There's no micro, no oven, no stove-top, no shower, no bathroom, no running hot water (that's what kettles on the stove are for!), no TV, no propane, no furnace, no fancy coffeemaker, and uses a folding table and camp chair for furniture.

Many turn their nose up at it because it's not McMansion-on-wheels enough (I had a hell of a time selling The Van for that very reason.), but it's pretty damn luxurious to me. Everything a home needs. And for that reason I threw an AC unit on the roof while doing the build, because the climate is not going to get any cooler in my lifetime and I'm pretty close to being past young-n-tough now!

When parked at home it's an extension of our living space and I've spent many a sweltering summer afternoon out there with my watercolors.

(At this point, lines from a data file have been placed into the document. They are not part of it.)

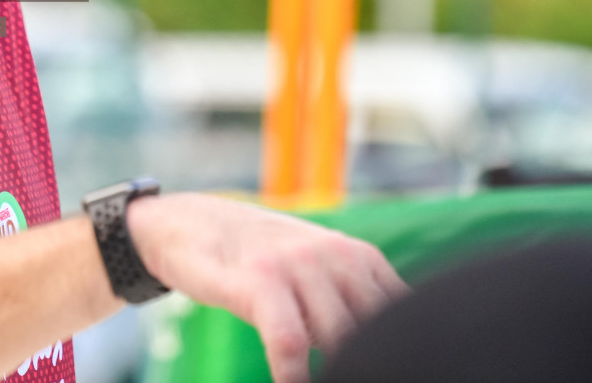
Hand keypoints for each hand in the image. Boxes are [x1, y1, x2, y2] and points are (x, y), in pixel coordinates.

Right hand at [126, 193, 406, 382]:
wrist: (186, 223)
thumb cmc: (256, 256)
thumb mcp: (314, 265)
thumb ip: (352, 298)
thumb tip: (391, 348)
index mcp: (358, 256)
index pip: (405, 316)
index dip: (402, 353)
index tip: (393, 372)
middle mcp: (335, 255)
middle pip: (373, 332)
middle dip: (366, 364)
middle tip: (356, 375)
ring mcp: (297, 265)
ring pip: (338, 340)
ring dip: (335, 371)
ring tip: (318, 380)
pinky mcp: (260, 280)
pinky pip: (291, 342)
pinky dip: (295, 375)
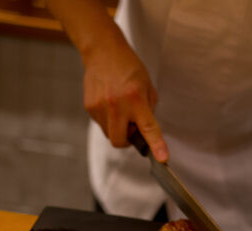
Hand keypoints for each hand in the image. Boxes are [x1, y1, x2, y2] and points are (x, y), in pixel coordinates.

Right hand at [82, 37, 168, 161]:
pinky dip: (108, 119)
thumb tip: (143, 131)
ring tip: (120, 106)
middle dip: (127, 140)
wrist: (103, 52)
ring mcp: (100, 107)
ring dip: (118, 128)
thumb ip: (148, 111)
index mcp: (135, 99)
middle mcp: (116, 105)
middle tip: (132, 125)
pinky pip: (101, 124)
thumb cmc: (128, 68)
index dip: (156, 145)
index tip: (162, 159)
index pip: (148, 128)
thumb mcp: (147, 87)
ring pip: (110, 134)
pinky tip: (110, 101)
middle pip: (120, 142)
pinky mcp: (89, 107)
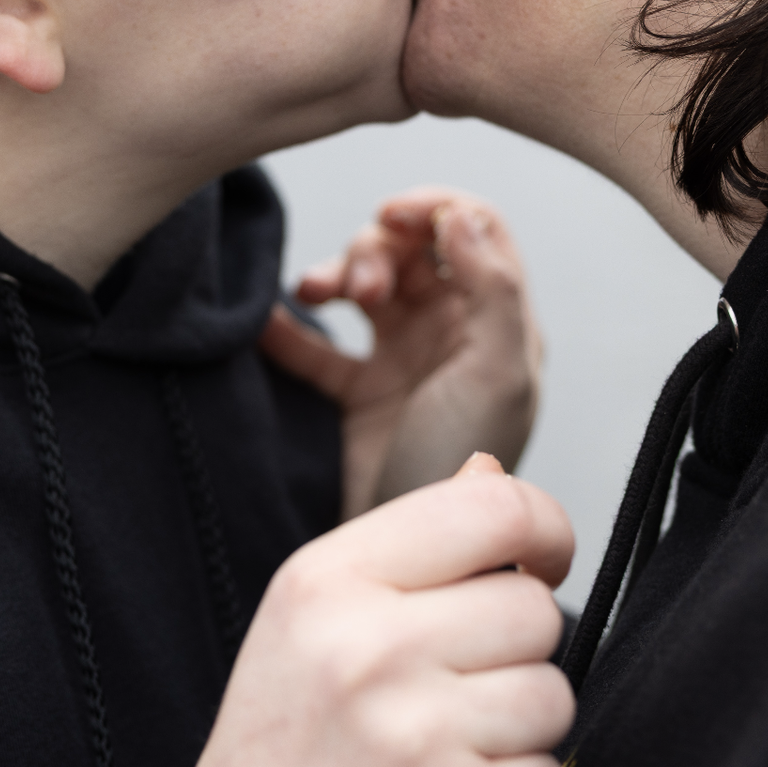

On the road there's some give and take when comparing it to The Van.

Obviously the truck-trailer combo won't fit into the single parking spot The Van could. On the other hand I don't have to break camp just to drive to a trailhead or restock supplies like I did with The Van.

When stopping for the night after a long day of driving I can't just turn around and be in my living space like with The Van, I have to get out, lock up, and move around to the trailer,

but the trailer is a lot closer to the ground, making it easier to get in and out of than The Van.

The Van, using relativly expensive diesel, got a couple hundredths less than 20 MPG over the nearly 100k miles I drove it (never over 65) and I have the spreadsheet to prove it! The Ranger on it's own gets 24 MPG at 75mph with less expensive gas, but does so with a relatively small engine (the literature says the 2024 Ranger could be bought with a 2.3 inline-4 or a 2.7 v-6. The literature is wrong. The only engine actually available when I ordered mine was the 2.3). So when pulling the trailer it feels it and gets anywhere from 11 (when I was skirting around the remnants of a huricane into a headwind) to 15 mpg. (I tow at 65 mph) But that little turbo'ed engine is strong! If I need to hustle up to speed when merging with the trailer that engine will shove me into the back of the seat, and I've dragged the trailer over mountain passes at a steady 65 with no problem, the coolant and trans (10 speed trans) temps holding steady the whole way.

I didn't t skimp when building this thing (over-sized wiring, robust systems - mostly electrical - top-of-the line paints luxurious fabric, wireless backup and rear-view cameras), and not counting the $3k or so we paid for the cargo trailer many years ago, the all-up, equiped for camping, cost of the convertion was $8872. $2000 of that was the batteries and another $1400 for the rooftop AC, actually a heat-pump, unit.



According to the Ranger, which keeps track of this stuff, since converting it, I've hauled this trailer 8311 miles and I don't know how many nights I've spent in it (the Ranger doesn't keep track of that), and it suits me just fine. - well, mostly, but more about that later.